The SRA proposes to amend the Scope Rules to prohibit regulated firms from carrying out the following consumer credit activities under Part 20:

  • Entering into a regulated credit agreement as lender - except where the regulated credit agreement relates to paying disbursements or professional fees
  • Exercising, or having the right to exercise, the lender’s rights and duties under a regulated credit agreement - except where the regulated credit agreement relates to paying disbursements or professional fees
  • Entering into a regulated consumer hire agreement as owner
  • Exercising, or having the right to exercise, the owner’s rights and duties under a regulated consumer hire agreement; or
  • Operating an electronic system in relation to peer-to-peer lending; or entering into a peer-to-peer lending agreement; or exercising or having the right to exercise rights and duties under that agreement.

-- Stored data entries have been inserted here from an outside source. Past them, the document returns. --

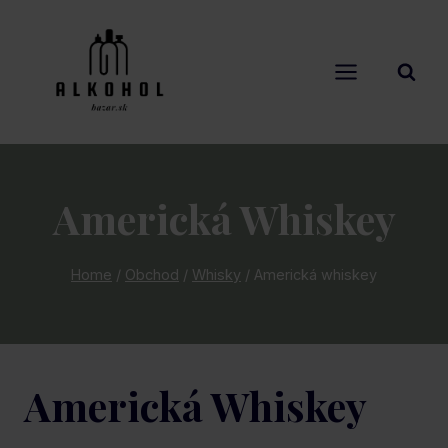
Skip
to
content
Americká Whiskey
Home
/
Obchod
/
Whisky
/
Americká whiskey
Americká Whiskey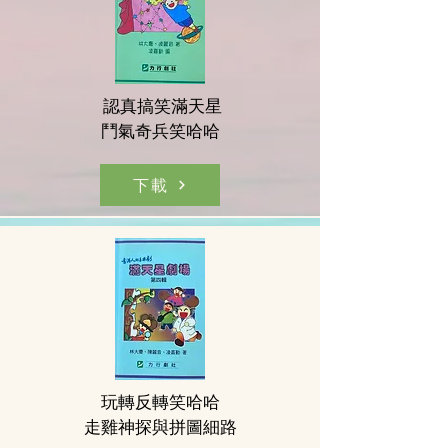
認真搞笑滿天星
鬥氣奇兵笑哈哈
下載
玩轉反轉笑哈哈
走雞神探與拼圖細路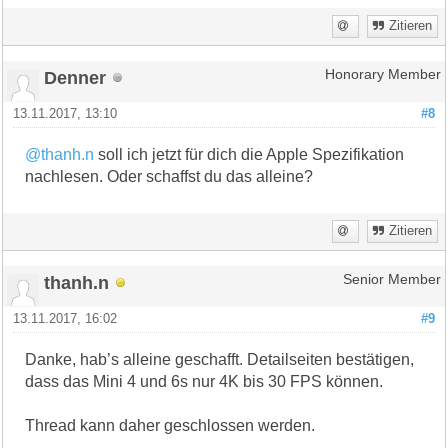
Zitieren
Denner
Honorary Member
13.11.2017, 13:10
#8
@thanh.n
soll ich jetzt für dich die Apple Spezifikation
nachlesen. Oder schaffst du das alleine?
Zitieren
thanh.n
Senior Member
13.11.2017, 16:02
#9
Danke, hab’s alleine geschafft. Detailseiten bestätigen,
dass das Mini 4 und 6s nur 4K bis 30 FPS können.
Thread kann daher geschlossen werden.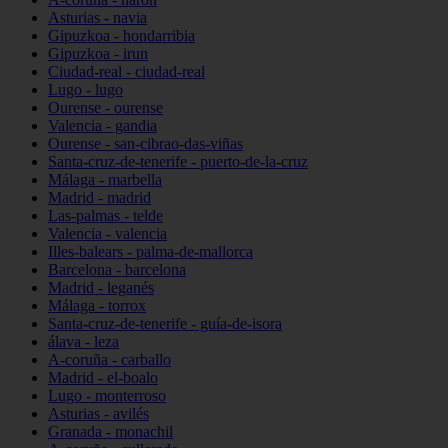
Asturias - navia
Gipuzkoa - hondarribia
Gipuzkoa - irun
Ciudad-real - ciudad-real
Lugo - lugo
Ourense - ourense
Valencia - gandia
Ourense - san-cibrao-das-viñas
Santa-cruz-de-tenerife - puerto-de-la-cruz
Málaga - marbella
Madrid - madrid
Las-palmas - telde
Valencia - valencia
Illes-balears - palma-de-mallorca
Barcelona - barcelona
Madrid - leganés
Málaga - torrox
Santa-cruz-de-tenerife - guía-de-isora
álava - leza
A-coruña - carballo
Madrid - el-boalo
Lugo - monterroso
Asturias - avilés
Granada - monachil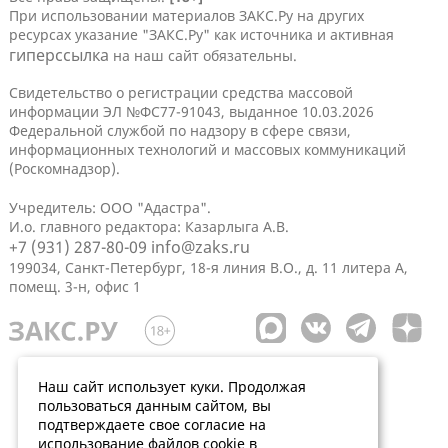
При использовании материалов ЗАКС.Ру на других
ресурсах указание "ЗАКС.Ру" как источника и активная
гиперссылка
на наш сайт обязательны.
Свидетельство о регистрации средства массовой
информации ЭЛ №ФС77-91043, выданное 10.03.2026
Федеральной службой по надзору в сфере связи,
информационных технологий и массовых коммуникаций
(Роскомнадзор).
Учредитель: ООО "Адастра".
И.о. главного редактора: Казарлыга А.В.
+7 (931) 287-80-09
info@zaks.ru
199034, Санкт-Петербург, 18-я линия В.О., д. 11 литера А,
помещ. 3-н, офис 1
Наш сайт использует куки. Продолжая
пользоваться данным сайтом, вы
подтверждаете свое согласие на
использование файлов cookie в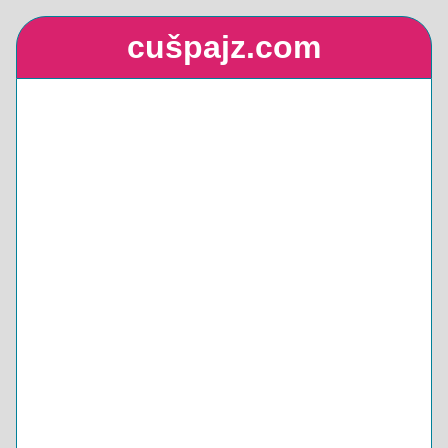
cušpajz.com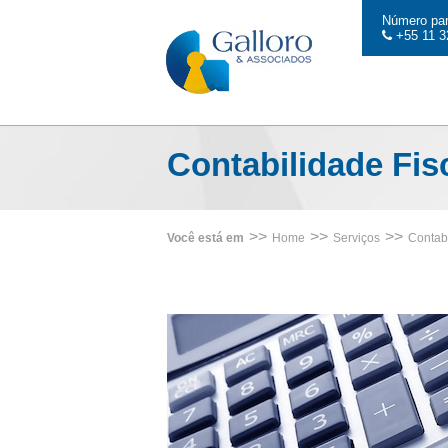
Número par
+55 11 3
Contabilidade Fis
>>
>>
>>
Você está em
Home
Serviços
Contabi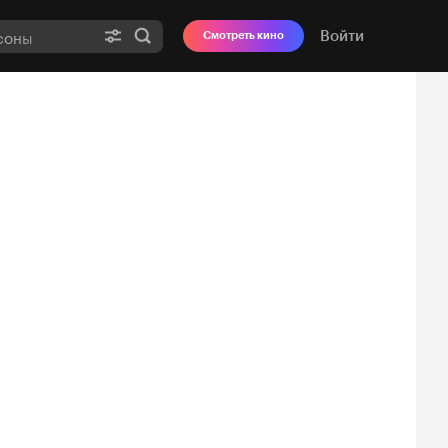
Войти
Смотреть кино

The SRA proposes restrictions on firms carrying on permitted consumer credit activities. These will prevent firms from:

  • Providing the client with credit card cheques, a credit or store card, credit tokens, running account credit, a current account or high-cost short-term credit
  • Holding a continuous payment authority over the client’s personal account
  • Taking any article from the client in pledge or pawn as security for the transaction (pawnbroking)
  • Entering into a regulated credit agreement as lender, which is secured on land by a legal or equitable mortgage
  • Entering into a regulated credit agreement, as lender, which includes variable rates of interest
  • Providing a debt management plan to a client. A debt management plan is a non-statutory agreement between a client and one or more of the client's lenders. Its aim is to discharge or liquidate the debts by making any payments to a third party, which administers and reviews the plan and distributes money to creditors
  • Charging a separate fee for credit broking services or attributing any element of the firm's fees to those services.

SRA seek feedback

It is uncommon for firms to undertake the activities listed above unless they are conducting business requiring separate FCA authorisation. However, the SRA has so far not collected targeted information from those they regulate about the consumer credit activities they carry out or about those for which they have sought FCA authorisation to date. 

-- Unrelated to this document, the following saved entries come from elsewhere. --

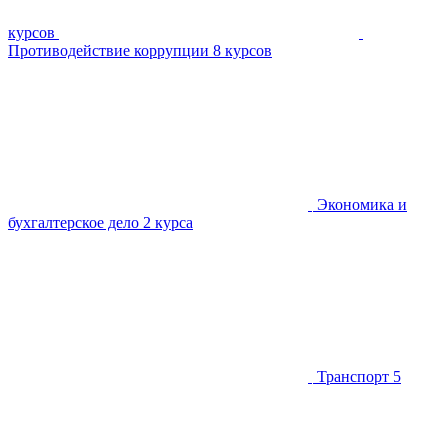
курсов
Противодействие коррупции
8 курсов
Экономика и
бухгалтерское дело
2 курса
Транспорт
5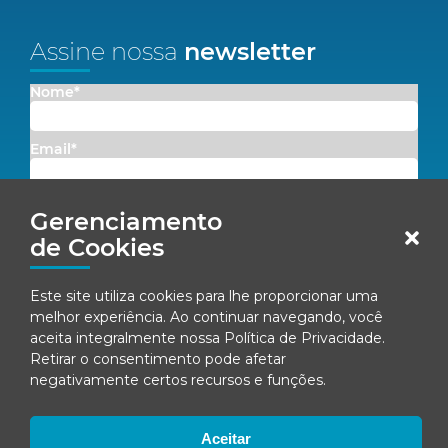
Assine nossa
newsletter
Nome*
Email*
Concordo em receber comunicações da Fenacon.
Gerenciamento
de Cookies
Cadastrar
Este site utiliza cookies para lhe proporcionar uma
Ao se inscrever, você concorda com nossa
Política de Privacidade
melhor experiência. Ao continuar navegando, você
aceita integralmente nossa
Política de Privacidade
.
Retirar o consentimento pode afetar
negativamente certos recursos e funções.
© Fenacon 2026
Todos os direitos reservados.
Política de privacidade
Aceitar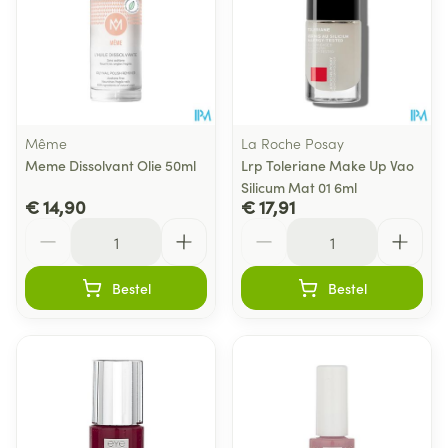
Même
La Roche Posay
Meme Dissolvant Olie 50ml
Lrp Toleriane Make Up Vao
Silicum Mat 01 6ml
€ 14,90
€ 17,91
Aantal
Aantal
Bestel
Bestel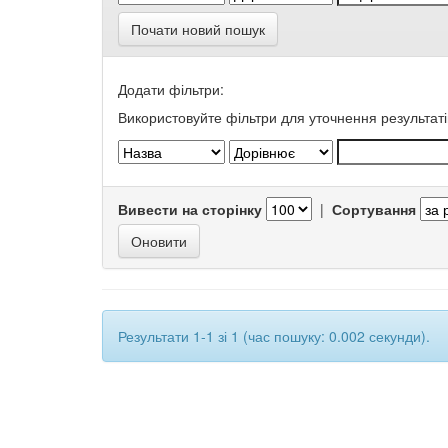
Почати новий пошук
Додати фільтри:
Використовуйте фільтри для уточнення результаті
Вивести на сторінку
|
Сортування
Результати 1-1 зі 1 (час пошуку: 0.002 секунди).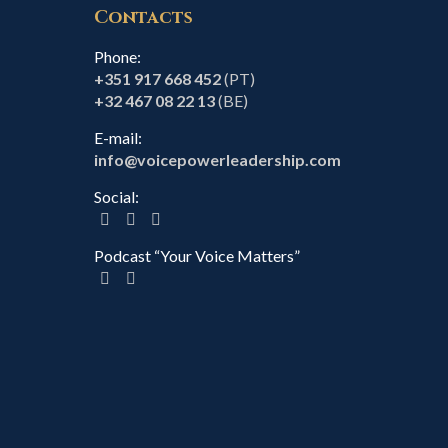
Contacts
Phone:
+351 917 668 452
(PT)
+32 467 08 22 13
(BE)
E-mail:
info@voicepowerleadership.com
Social:
Podcast “Your Voice Matters”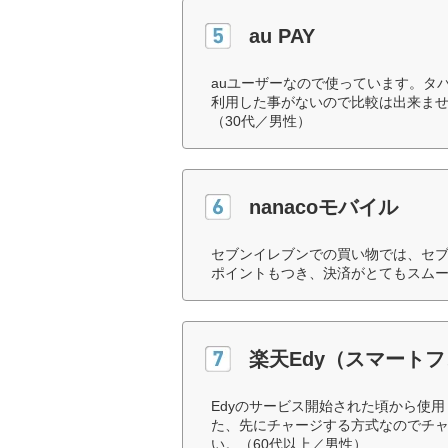
au PAY
auユーザーなので使っています。タ
利用した事がないので比較は出来ませ
（30代／男性）
nanacoモバイル
セブンイレブンでの買い物では、セブ
ポイントもつき、決済がとてもスムー
楽天Edy（スマート
Edyのサービス開始された頃から使
た、先にチャージする方式なのでチ
い。（60代以上／男性）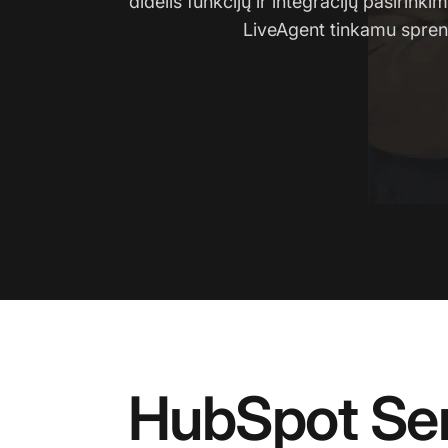
didelis funkcijų ir integracijų pasirinki
LiveAgent tinkamu spre
HubSpot Serv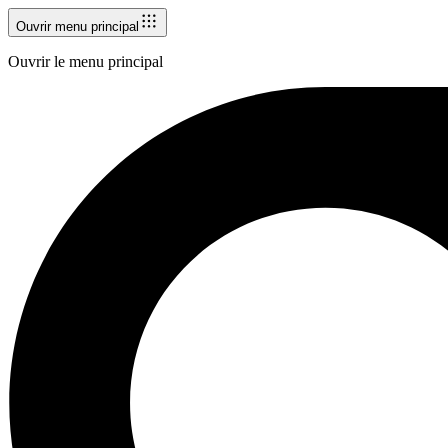
Ouvrir menu principal
Ouvrir le menu principal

So the SRA is particularly keen to gather information as part of this consultation about whether stakeholders agree with their assumptions in this respect. The SRA wants to know if it is prohibiting activities which fall into the above category and which are likely to be to the detriment of firms and consumers. It invites you to give them details of any additional protection you believe would be appropriate to enact in the light of any risks these activities may present. The SRA will use this information to review the proposals and the list of proposed prohibitions.

Have your say  ILFM Members SURVEY

If these proposals affect your practice, we encourage members to read the full consultation and provide feedback to the SRA by 7 August 2015.

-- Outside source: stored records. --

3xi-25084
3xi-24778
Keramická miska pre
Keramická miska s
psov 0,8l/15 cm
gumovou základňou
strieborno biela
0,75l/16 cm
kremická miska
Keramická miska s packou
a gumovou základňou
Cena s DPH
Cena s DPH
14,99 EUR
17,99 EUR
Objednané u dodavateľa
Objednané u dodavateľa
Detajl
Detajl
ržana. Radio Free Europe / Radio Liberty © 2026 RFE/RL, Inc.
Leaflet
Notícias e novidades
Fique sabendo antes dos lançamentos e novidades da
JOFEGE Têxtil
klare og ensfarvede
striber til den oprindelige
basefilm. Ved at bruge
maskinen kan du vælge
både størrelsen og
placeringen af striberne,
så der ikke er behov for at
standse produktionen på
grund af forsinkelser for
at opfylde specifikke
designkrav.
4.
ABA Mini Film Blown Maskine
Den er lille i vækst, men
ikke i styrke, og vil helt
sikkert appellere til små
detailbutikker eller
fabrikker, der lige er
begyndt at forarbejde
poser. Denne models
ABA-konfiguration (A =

  1. Do you agree it is appropriate for the consumer credit activities set out above to be 'prohibited' from regulation by the SRA under Part 20 FSMA?
  2. What is the likely impact of the prohibitions for firms and consumers?
  3. Should any of the proposed activities be allowed or the prohibitions or  restrictions be modified?
  4. If so, do you believe that any additional consumer protections should be put in place to address any specific risks that these activities present?


Click here to read the full SRA consultation


The consultation closes on Friday 7 August 2015. The SRA aims to publish its final regulatory arrangements in November 2015 to take effect in April 2016.

The legislative changes are not retrospective and  arrangements entered into before 18 March 2015 will remain regulated under the previous provisions.